*** Supplied material ***

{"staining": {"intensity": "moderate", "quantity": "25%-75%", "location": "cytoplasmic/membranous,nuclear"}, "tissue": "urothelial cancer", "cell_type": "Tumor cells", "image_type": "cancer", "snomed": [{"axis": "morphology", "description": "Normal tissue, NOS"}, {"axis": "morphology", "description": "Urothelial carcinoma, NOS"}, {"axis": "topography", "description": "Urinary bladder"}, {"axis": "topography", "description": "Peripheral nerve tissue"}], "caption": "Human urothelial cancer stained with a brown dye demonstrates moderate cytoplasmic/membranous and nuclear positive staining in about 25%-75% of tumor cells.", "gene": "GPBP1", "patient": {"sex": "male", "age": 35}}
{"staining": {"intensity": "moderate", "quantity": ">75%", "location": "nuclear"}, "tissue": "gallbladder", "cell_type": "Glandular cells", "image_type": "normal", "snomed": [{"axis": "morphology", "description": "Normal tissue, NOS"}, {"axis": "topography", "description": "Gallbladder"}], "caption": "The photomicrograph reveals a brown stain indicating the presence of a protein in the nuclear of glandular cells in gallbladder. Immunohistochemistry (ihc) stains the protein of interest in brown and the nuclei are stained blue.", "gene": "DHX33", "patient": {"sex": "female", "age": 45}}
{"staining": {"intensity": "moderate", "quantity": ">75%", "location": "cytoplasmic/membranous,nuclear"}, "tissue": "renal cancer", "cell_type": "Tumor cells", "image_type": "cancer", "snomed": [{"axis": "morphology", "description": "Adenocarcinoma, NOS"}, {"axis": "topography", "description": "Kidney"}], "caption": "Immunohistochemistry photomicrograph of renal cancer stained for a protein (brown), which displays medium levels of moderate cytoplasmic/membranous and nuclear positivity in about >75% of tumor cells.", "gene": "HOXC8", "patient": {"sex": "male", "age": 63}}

***

- **The task**
Copy out each line of the data that includes the string "protein".

- **Task result**
{"staining": {"intensity": "moderate", "quantity": ">75%", "location": "nuclear"}, "tissue": "gallbladder", "cell_type": "Glandular cells", "image_type": "normal", "snomed": [{"axis": "morphology", "description": "Normal tissue, NOS"}, {"axis": "topography", "description": "Gallbladder"}], "caption": "The photomicrograph reveals a brown stain indicating the presence of a protein in the nuclear of glandular cells in gallbladder. Immunohistochemistry (ihc) stains the protein of interest in brown and the nuclei are stained blue.", "gene": "DHX33", "patient": {"sex": "female", "age": 45}}
{"staining": {"intensity": "moderate", "quantity": ">75%", "location": "cytoplasmic/membranous,nuclear"}, "tissue": "renal cancer", "cell_type": "Tumor cells", "image_type": "cancer", "snomed": [{"axis": "morphology", "description": "Adenocarcinoma, NOS"}, {"axis": "topography", "description": "Kidney"}], "caption": "Immunohistochemistry photomicrograph of renal cancer stained for a protein (brown), which displays medium levels of moderate cytoplasmic/membranous and nuclear positivity in about >75% of tumor cells.", "gene": "HOXC8", "patient": {"sex": "male", "age": 63}}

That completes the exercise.